Although Ms ST had a family who were willing and able to have their loved one living back at home, with support, the had to fight their cause over many months, she said.

She added: “We want all health and social care partnerships to read the report and ensure that this cannot happen in their area. They should always take the patient and family view into account, and ensure social work and health services are working effectively together.”

Ms ST’s brother, who gave up his job to look after her and currently provides her with around 53 hours of care a week, said: “My sister endured and survived 18 months on a hospital ward after health professionals said she was medically ready for discharge – time she should have spent at home with her family, particularly her mum with whom she has lived all her life. During this time in hospital the family covered the larger part of the cost of providing additional support by her existing carers.

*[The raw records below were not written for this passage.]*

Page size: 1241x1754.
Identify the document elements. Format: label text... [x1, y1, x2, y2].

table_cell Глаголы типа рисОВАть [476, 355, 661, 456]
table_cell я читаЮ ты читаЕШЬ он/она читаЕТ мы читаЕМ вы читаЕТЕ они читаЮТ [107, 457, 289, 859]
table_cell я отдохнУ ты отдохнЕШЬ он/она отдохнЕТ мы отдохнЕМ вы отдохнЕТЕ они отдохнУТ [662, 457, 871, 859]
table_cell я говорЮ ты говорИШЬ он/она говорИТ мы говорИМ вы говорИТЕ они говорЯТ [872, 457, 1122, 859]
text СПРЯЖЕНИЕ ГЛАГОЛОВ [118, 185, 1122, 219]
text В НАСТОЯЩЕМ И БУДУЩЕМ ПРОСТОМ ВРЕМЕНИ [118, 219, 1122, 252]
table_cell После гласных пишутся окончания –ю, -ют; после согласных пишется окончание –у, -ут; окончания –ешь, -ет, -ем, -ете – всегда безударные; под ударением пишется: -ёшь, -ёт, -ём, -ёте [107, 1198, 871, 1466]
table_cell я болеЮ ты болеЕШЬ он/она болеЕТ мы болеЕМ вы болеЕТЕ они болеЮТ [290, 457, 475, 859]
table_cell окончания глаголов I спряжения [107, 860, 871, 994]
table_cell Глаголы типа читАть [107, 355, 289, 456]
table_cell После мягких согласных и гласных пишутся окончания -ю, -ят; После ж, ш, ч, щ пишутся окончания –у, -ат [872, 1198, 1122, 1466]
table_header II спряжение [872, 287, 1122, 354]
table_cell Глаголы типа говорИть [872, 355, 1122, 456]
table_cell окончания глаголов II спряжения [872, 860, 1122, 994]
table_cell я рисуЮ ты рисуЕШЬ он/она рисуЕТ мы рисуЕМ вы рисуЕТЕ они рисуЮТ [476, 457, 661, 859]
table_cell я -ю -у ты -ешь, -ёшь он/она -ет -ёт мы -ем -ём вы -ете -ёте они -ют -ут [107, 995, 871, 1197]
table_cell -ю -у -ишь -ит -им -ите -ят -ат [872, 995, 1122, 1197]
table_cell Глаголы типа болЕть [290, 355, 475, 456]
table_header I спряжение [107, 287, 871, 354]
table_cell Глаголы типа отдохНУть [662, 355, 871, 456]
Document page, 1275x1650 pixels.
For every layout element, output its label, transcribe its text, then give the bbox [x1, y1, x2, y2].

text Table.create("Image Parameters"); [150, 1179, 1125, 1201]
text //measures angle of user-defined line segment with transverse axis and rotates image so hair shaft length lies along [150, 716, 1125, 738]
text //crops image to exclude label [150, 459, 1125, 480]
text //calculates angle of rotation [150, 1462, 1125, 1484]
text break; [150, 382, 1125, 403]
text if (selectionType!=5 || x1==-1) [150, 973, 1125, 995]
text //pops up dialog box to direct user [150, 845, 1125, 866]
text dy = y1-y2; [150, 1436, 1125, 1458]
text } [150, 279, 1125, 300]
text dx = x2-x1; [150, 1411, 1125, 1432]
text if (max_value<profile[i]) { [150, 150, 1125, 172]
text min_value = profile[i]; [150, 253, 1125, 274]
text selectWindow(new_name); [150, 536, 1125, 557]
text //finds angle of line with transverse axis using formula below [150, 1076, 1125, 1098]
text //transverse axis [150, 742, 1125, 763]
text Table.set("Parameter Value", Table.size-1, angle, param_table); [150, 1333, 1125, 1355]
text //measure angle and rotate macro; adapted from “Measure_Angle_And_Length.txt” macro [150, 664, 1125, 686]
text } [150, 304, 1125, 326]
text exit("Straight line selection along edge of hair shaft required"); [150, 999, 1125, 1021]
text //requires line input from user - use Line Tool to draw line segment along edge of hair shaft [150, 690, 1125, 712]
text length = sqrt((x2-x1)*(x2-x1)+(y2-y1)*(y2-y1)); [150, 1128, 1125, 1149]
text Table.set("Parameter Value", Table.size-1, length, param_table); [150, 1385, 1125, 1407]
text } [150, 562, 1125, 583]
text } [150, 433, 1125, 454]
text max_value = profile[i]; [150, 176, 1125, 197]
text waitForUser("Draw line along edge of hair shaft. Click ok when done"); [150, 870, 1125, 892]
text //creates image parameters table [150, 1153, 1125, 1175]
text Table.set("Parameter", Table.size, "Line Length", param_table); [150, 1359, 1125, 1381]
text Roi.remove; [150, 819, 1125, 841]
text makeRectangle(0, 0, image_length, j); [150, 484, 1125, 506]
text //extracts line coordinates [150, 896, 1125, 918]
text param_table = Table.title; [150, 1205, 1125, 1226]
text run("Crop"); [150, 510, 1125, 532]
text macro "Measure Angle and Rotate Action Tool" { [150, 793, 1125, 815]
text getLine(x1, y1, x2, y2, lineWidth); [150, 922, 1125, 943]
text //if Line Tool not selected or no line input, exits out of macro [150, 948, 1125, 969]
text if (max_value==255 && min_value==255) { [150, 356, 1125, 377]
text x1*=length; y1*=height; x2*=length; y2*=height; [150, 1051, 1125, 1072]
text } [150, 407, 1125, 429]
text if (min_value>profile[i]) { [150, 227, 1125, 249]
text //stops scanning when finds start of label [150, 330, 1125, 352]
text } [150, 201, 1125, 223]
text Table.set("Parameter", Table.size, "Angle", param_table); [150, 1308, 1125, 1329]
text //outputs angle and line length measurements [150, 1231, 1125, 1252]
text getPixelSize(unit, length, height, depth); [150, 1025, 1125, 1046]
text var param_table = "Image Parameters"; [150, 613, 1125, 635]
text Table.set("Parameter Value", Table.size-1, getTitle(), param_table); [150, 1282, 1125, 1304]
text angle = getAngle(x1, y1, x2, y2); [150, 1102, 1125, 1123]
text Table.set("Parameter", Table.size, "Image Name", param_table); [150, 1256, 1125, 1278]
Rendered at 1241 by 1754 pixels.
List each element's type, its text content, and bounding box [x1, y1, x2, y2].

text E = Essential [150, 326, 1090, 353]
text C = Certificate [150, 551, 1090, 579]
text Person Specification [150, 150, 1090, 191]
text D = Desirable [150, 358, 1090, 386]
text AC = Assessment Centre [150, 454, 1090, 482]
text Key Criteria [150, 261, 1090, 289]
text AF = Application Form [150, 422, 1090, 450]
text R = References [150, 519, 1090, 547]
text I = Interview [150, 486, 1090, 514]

“It was the clear wish of my sister and the family that she should return home with the appropriate care package in place. The local authority did not support this plan or at any time advise us of the options available under the Self-Directed Support Act.

“After a protracted court battle, which was traumatic for all of us, I was appointed legal guardian and my sister was released from hospital in September 2017. She has since settled back into life at home with her mum within her local community.”

However the HSCP involved is still not paying for care it agrees she needs, he said. “The care package is only viable on account of the fact that I personally provide more than 50 hours of support to my sister each week, and that the family additionally pays more than £32,000 annually towards the cost of daytime support. This is clearly not sustainable .”

“We hope that the publication of today’s report will prove to be a significant landmark in ensuring the resolution of the issues that have faced our family, and may be facing other families across the country.”